# Sophie Sew



## n2mouse (Nov 1, 2012)

I want to start into Embroidery and have looked at buying a used 1 head machine. Do they generally come with digitizing software or not?

If not, I was wondering if anyone has used the freeware SophieSew and can tell me how good or bad it works?

Thanks!


----------



## n2mouse (Nov 1, 2012)

Anyone used Sophie Sew and can share experiences, please?


----------



## AlisonB (Sep 26, 2010)

Never used it but Googled it to see more. Sounded interesting on their home page. Found they also have a Facebook page. There are good and bad comments in the "Posts to Page". It is free so could be worth trying out. Do you have an old computer/laptop that you could load it onto to test it on before deciding whether it works for you?


----------



## NiceThreadsLLC (Mar 20, 2012)

I tried it ages ago(4-6-ish years?) and I wasn't thrilled. It may be better now. Being free you can't really go wrong giving it a try, but I do feel that a lot of the time you get what you pay for . Worst case you lose the time you spent trying it, best case you've saved yourself a lot of money. It might be hard to gauge just how well it works for you if you don't have a machine to test designs on though.


----------



## mwehling23 (Feb 16, 2012)

Any digitizing software you get is going to have a huge learning curve. There really isn't a program out there that will just spit out a design (well, there are many that "spit" out designs, but they aren't good designs). Many companies claim that you just import a picture and you will have a great design ready to be stitched out. Unfortunately it isn't that easy. I would suggest that you observe a ton good designs stitch out before you venture out to designing your own. 
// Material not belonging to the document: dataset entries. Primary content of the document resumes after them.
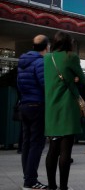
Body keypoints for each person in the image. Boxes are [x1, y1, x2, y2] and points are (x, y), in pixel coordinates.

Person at [44, 31, 85, 190]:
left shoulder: (47, 58)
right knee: (65, 151)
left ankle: (51, 185)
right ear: (69, 43)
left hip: (51, 108)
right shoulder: (71, 57)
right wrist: (74, 79)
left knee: (52, 149)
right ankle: (63, 187)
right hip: (68, 107)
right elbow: (82, 80)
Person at [17, 34, 49, 189]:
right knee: (36, 144)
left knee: (27, 143)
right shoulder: (40, 62)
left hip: (24, 104)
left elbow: (19, 84)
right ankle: (30, 181)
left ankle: (27, 178)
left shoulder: (22, 62)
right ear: (47, 47)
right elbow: (45, 85)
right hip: (37, 106)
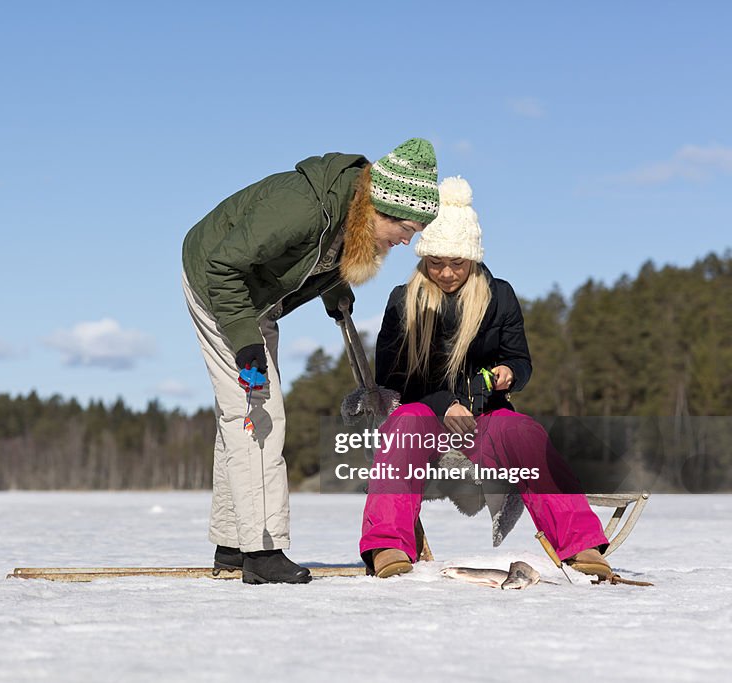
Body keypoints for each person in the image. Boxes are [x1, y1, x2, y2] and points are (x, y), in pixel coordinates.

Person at [182, 139, 440, 584]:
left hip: (255, 300)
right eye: (407, 229)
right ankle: (262, 553)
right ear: (379, 207)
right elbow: (225, 265)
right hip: (218, 287)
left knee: (242, 414)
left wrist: (335, 289)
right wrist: (245, 342)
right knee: (258, 411)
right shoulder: (304, 207)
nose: (405, 241)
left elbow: (319, 255)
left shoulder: (352, 217)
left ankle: (234, 546)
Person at [359, 176, 612, 579]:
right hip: (424, 414)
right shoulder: (402, 301)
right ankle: (387, 544)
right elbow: (391, 376)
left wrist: (512, 372)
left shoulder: (501, 296)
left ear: (472, 258)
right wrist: (444, 403)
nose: (445, 273)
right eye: (435, 262)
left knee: (527, 434)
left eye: (456, 263)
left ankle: (581, 543)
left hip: (486, 415)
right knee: (402, 426)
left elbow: (520, 359)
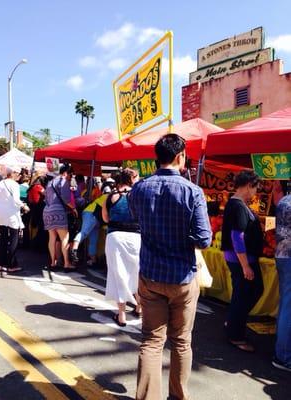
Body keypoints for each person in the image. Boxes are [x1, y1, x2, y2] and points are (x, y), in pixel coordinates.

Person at [129, 134, 212, 400]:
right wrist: (180, 237)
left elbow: (137, 219)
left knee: (151, 342)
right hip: (182, 277)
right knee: (181, 341)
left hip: (151, 274)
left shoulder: (139, 189)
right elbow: (204, 239)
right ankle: (178, 396)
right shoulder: (192, 191)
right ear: (180, 157)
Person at [221, 170, 264, 352]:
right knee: (246, 293)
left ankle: (233, 322)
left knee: (248, 292)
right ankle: (235, 334)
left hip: (242, 258)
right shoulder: (238, 205)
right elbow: (237, 236)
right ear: (248, 186)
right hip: (241, 259)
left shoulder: (238, 204)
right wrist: (245, 265)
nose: (256, 192)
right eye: (255, 188)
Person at [102, 168, 141, 327]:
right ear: (132, 178)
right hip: (136, 238)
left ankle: (122, 315)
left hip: (115, 237)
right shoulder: (138, 196)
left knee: (118, 274)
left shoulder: (110, 196)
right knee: (138, 273)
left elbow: (105, 218)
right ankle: (139, 307)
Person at [70, 180, 115, 266]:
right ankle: (74, 250)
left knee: (93, 239)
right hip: (91, 214)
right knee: (85, 232)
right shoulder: (109, 197)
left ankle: (93, 260)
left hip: (94, 216)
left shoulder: (104, 196)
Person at [0, 167, 29, 272]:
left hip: (0, 212)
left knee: (3, 239)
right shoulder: (14, 184)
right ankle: (11, 265)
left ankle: (0, 263)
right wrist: (24, 206)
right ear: (12, 173)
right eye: (17, 173)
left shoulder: (1, 183)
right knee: (14, 238)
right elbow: (16, 200)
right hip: (11, 214)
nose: (19, 175)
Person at [43, 164, 77, 272]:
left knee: (51, 238)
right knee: (64, 238)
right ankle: (67, 264)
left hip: (47, 211)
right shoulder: (63, 181)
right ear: (66, 173)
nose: (71, 177)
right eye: (71, 174)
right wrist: (74, 208)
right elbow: (66, 198)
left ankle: (53, 263)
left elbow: (46, 198)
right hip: (59, 211)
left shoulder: (50, 182)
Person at [272, 193, 291, 372]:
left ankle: (281, 349)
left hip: (282, 255)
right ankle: (283, 356)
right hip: (289, 258)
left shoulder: (284, 201)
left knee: (285, 303)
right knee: (288, 306)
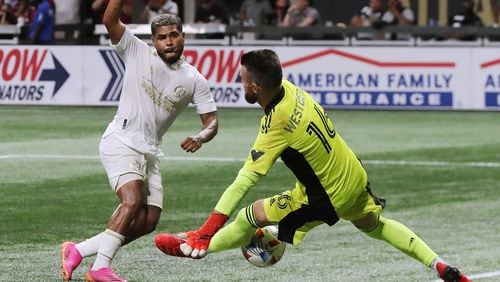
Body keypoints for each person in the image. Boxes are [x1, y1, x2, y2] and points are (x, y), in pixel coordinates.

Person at [155, 49, 471, 282]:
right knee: (374, 226)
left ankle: (196, 245)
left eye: (243, 81)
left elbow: (243, 182)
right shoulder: (291, 90)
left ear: (255, 88)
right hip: (353, 175)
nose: (241, 84)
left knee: (249, 215)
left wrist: (208, 228)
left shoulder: (275, 124)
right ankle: (438, 265)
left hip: (325, 197)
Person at [59, 0, 219, 280]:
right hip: (121, 140)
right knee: (131, 200)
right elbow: (110, 19)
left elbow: (212, 121)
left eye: (173, 35)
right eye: (161, 37)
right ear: (153, 41)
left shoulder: (194, 79)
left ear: (182, 35)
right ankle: (100, 268)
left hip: (150, 151)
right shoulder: (137, 51)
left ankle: (78, 250)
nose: (168, 42)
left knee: (148, 221)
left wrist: (201, 136)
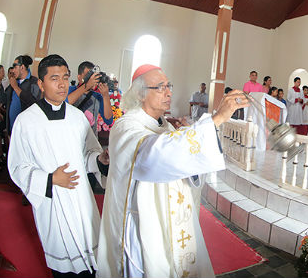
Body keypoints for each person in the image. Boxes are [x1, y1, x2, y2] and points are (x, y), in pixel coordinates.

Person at [97, 65, 248, 277]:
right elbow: (152, 157)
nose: (169, 92)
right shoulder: (125, 126)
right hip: (143, 227)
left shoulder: (165, 126)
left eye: (169, 86)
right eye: (160, 87)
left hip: (171, 225)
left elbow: (180, 163)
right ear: (140, 94)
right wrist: (215, 120)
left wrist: (185, 134)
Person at [8, 54, 108, 278]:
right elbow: (17, 166)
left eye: (65, 77)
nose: (62, 84)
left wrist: (101, 160)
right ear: (41, 84)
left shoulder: (77, 117)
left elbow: (89, 154)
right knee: (64, 269)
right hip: (53, 202)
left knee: (92, 267)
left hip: (82, 200)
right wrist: (50, 179)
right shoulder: (27, 121)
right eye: (54, 78)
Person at [66, 61, 113, 137]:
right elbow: (65, 103)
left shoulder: (97, 97)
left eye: (93, 75)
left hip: (90, 141)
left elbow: (108, 120)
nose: (91, 79)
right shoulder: (70, 90)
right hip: (71, 137)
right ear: (79, 77)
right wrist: (86, 86)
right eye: (88, 75)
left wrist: (105, 95)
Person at [0, 55, 41, 136]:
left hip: (25, 131)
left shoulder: (34, 83)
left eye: (15, 67)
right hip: (12, 129)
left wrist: (15, 87)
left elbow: (33, 103)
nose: (13, 70)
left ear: (22, 67)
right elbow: (4, 100)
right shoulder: (14, 82)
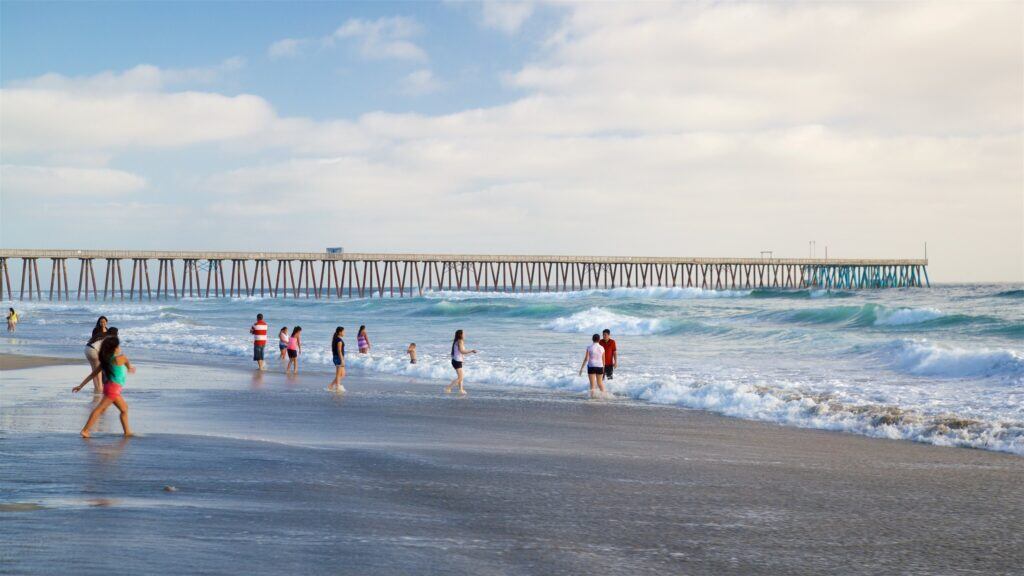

A cheap editing/digitizing software is Embird. I have used that program for many years. I started out as doing embroidery for myself and then started a small home-based business. It doesn't have all the bells and whistles that a program like Wilcom has but it does everything that I need it to do.


----------



## n2mouse (Nov 1, 2012)

I have heard of Embird before. How much does it cost? And is it better/the same/worse than Sophie Sew?


----------



## mwehling23 (Feb 16, 2012)

Check out the website embrid.com 

The basic program is $164 which does editing such as combining designs. It can resize designs also but I don't recommend it especially if it has shading. 

The digitizing module is $150. This allows you to make your own embroidery designs. I downloaded SophieSews and couldn't it out. There are tons of tutorials for Embird as well as tons of Yahoo! Groups out there. 

The Font Engine is $145. This allows you to take true type fonts and convert them to embroidery designs. Depending on the font that you choose the outcome is sometimes hit or miss. If you know what to look for in a font and have some understanding about digitizing for lettering you should be able to get some great results. 

Another add on is called Iconizer. This allows you to actually see little icons of your embroidery designs in the windows explorer window. This is $20. 

You start with the basic program and add on the features that you need. Most of the updates to the program are free. However when there is a major overhaul of the program the upgrade fee is usually around $20.


----------



## S Paul Williams (Oct 15, 2011)

mwehling23 said:


> Check out the website embrid.com


Just to correct the typo  . The site is embird.com


----------